• Task statement: In the folate indicators excerpt below, rewrite the passage starting with "Folate: Assessment of" and going on through "on folate intake estimates.", replacing "folate deficient" with "low in folate" wherever it occurs.

• Excerpt:
Folate: Assessment of Indicators
Ruth Charrondiere expressed fascination with Clifton’s data showing that among approximately 21,000 people (i.e., patients at the Royal Prince Alfred Hospital in Sydney) only 3 percent were folate deficient. She wondered if there were also any data showing what these same individuals’ folate intakes were prior to hospitalization so their RBC folate levels measured at the hospital could be correlated with folate intake estimates. She suspected that more than 3 percent of the general Australian population would show up as folate deficient based on folate intake estimates.
Clifton replied that, while it was a different population, the average folate intake measured in a later survey was around 700 mg/day, which he said was “well and truly above the RDI.” Even so, within that population, 10 percent were below the EAR. But that is to be expected in a population where young people do not consume fruits and vegetables. “That’s the reality,” he said. “It is quite possible to have a high intake and a certain percentage below the EAR, because of the nature of people’s dietary intake.” In his opinion, the Australian population is replete even without fortification. He clarified that fortification is not being done for folate sufficiency, rather it is a targeted intervention across the population to achieve a reduction in neural tube defects. It has, he said, “nothing to do with folate endpoints in red cells.”

• Data shown:

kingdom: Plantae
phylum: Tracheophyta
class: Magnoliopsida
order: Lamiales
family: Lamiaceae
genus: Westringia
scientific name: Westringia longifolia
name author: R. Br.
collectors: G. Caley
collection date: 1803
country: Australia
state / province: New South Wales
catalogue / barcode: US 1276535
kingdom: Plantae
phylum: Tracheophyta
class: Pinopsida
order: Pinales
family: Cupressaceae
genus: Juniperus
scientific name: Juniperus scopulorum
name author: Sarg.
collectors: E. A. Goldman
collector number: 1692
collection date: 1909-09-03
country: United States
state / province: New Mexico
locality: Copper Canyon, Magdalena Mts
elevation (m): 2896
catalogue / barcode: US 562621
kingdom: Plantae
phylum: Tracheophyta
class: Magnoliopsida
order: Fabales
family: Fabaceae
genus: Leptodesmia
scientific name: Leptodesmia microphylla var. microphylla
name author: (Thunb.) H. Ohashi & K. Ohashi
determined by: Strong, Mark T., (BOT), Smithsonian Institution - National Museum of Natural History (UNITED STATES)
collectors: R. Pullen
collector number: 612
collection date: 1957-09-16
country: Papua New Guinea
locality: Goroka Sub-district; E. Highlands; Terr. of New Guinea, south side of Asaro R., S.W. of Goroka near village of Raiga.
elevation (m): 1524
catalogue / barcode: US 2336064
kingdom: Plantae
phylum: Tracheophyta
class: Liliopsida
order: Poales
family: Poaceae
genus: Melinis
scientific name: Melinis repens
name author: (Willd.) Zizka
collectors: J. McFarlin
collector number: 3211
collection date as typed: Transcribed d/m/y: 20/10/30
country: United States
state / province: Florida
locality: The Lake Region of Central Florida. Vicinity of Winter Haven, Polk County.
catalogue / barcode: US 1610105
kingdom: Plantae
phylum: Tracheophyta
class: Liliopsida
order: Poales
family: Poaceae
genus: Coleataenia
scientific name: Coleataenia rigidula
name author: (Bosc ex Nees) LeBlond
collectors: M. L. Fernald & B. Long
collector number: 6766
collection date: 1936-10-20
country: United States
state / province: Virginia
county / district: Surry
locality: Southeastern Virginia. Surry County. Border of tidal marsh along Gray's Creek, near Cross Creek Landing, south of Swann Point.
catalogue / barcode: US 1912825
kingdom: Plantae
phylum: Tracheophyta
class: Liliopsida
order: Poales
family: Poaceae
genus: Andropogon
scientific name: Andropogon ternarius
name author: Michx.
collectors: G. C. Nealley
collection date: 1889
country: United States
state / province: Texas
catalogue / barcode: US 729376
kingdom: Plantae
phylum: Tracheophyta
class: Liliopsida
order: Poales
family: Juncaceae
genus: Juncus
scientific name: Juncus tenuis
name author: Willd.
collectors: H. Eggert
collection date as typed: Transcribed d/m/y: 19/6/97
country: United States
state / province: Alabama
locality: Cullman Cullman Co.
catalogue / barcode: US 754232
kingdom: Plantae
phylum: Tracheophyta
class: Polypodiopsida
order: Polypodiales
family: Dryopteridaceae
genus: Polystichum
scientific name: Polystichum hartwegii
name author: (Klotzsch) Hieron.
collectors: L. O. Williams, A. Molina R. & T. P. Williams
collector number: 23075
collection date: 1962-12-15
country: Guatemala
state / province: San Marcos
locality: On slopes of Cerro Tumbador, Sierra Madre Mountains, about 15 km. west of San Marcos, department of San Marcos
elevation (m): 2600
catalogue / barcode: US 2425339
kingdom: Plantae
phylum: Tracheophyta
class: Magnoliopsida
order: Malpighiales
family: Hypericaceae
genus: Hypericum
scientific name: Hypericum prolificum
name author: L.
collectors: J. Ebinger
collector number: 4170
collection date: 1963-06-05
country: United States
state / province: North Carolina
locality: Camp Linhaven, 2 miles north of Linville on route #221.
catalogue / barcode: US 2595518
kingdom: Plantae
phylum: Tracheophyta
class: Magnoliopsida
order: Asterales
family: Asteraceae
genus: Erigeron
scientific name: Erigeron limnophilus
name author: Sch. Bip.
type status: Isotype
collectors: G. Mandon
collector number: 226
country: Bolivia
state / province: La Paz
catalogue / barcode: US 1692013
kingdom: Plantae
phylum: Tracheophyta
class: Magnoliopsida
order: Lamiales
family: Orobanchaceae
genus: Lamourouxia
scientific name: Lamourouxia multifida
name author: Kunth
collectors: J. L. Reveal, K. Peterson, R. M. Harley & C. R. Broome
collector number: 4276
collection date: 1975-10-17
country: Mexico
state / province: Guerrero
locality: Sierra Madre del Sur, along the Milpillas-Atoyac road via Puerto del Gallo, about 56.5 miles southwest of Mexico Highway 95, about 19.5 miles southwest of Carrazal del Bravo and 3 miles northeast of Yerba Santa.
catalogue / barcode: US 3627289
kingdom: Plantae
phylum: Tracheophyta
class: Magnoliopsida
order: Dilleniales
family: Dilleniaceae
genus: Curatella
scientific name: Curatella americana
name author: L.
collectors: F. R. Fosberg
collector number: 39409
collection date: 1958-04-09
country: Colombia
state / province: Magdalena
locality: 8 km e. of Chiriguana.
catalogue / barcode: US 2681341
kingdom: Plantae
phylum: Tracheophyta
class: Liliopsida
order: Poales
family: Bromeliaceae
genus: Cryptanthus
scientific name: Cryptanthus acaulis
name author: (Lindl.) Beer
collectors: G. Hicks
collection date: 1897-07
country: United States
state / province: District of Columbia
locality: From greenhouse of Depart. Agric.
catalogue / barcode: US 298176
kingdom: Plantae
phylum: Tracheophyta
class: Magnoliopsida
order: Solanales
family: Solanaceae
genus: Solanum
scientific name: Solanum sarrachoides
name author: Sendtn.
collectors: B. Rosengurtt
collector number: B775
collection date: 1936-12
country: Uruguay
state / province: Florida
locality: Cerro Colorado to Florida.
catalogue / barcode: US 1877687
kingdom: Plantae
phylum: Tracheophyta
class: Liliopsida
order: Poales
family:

• Expected answer:
Folate: Assessment of Indicators
Ruth Charrondiere expressed fascination with Clifton’s data showing that among approximately 21,000 people (i.e., patients at the Royal Prince Alfred Hospital in Sydney) only 3 percent were low in folate. She wondered if there were also any data showing what these same individuals’ folate intakes were prior to hospitalization so their RBC folate levels measured at the hospital could be correlated with folate intake estimates. She suspected that more than 3 percent of the general Australian population would show up as low in folate based on folate intake estimates.